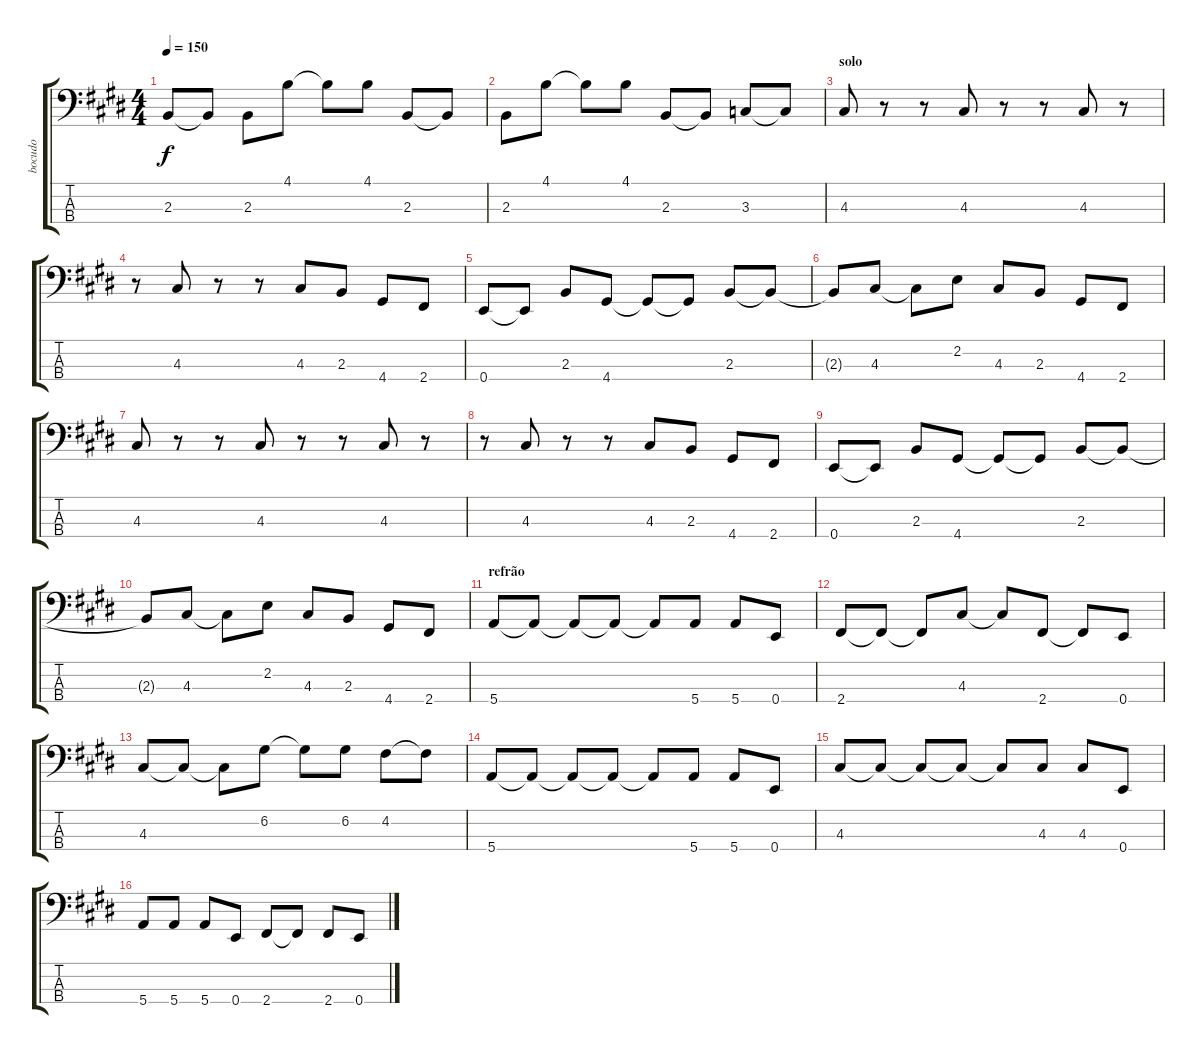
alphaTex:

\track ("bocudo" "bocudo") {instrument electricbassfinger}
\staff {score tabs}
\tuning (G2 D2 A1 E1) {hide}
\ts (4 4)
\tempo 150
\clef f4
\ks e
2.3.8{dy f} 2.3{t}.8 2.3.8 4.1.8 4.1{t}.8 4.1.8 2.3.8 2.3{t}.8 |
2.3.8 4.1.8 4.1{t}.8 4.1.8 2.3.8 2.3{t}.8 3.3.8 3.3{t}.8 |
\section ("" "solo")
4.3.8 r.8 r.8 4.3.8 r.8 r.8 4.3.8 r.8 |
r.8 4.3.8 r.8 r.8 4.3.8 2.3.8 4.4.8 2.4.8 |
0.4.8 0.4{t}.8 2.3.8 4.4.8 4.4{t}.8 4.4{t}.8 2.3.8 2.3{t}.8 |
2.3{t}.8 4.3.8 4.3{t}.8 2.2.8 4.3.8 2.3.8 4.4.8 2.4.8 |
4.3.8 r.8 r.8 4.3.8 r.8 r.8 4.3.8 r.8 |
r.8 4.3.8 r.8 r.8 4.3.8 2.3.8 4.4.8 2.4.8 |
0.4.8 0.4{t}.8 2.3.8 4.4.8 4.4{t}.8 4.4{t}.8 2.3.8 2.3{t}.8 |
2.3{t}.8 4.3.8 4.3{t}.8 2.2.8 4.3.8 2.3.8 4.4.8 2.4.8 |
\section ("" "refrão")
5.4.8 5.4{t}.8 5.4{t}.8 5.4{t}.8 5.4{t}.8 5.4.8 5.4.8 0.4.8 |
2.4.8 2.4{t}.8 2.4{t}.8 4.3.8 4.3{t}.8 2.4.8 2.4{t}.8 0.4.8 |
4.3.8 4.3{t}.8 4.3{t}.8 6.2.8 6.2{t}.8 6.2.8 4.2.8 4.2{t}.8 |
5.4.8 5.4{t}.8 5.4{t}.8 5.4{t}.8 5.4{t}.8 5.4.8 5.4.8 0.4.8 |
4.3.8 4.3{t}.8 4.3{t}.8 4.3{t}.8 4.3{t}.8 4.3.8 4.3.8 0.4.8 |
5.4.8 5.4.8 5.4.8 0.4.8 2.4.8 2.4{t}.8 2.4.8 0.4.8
* * * *
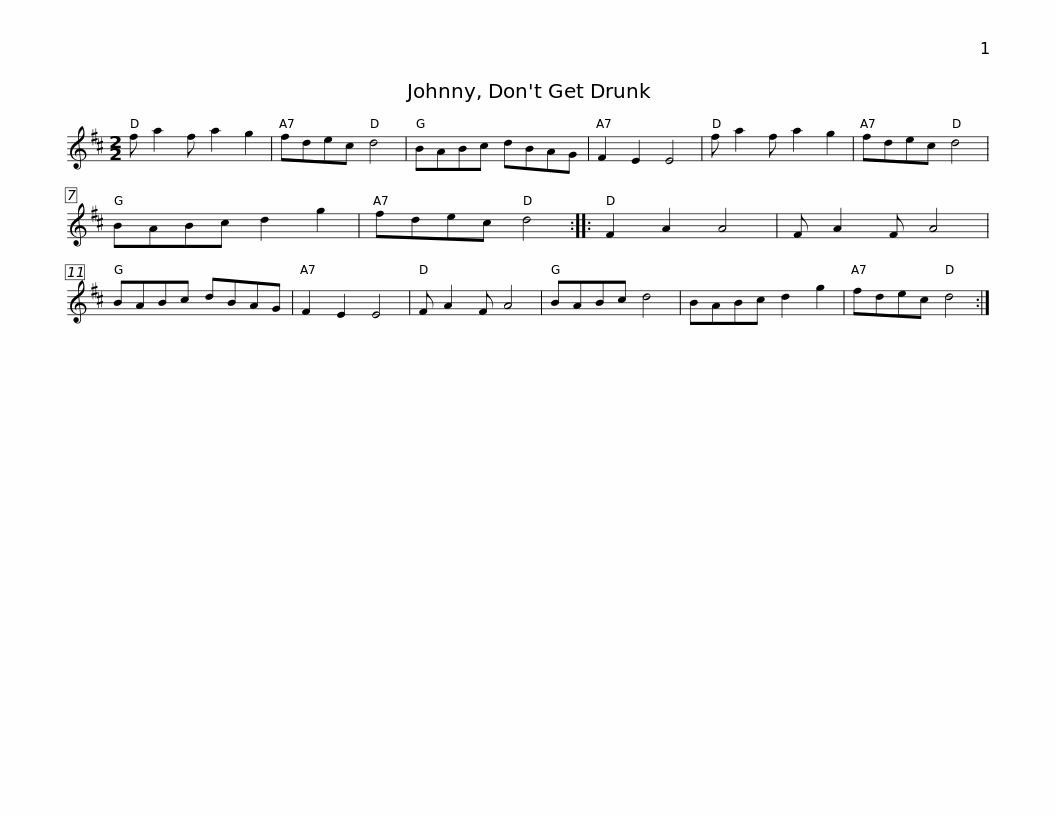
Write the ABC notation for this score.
* * * *
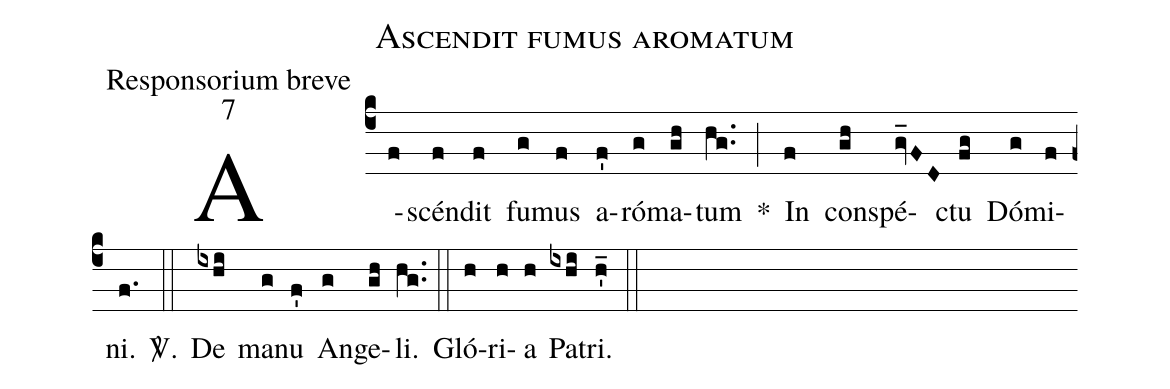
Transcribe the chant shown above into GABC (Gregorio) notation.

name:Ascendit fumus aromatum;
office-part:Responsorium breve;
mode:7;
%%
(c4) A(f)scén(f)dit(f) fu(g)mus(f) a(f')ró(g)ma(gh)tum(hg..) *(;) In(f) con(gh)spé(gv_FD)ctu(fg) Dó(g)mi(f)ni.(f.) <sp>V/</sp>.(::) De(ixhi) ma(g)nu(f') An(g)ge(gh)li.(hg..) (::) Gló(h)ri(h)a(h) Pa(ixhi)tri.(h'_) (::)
* * * *
→ **Görev yönergesi**
Yukarıdaki kayıtlarda "notation" gösterim dizesini içeren satırların hepsini bulun ve bunları tek tek kopyalayın.

→ **Görevin sonucu**
Write the ABC notation for this score.
Transcribe the chant shown above into GABC (Gregorio) notation.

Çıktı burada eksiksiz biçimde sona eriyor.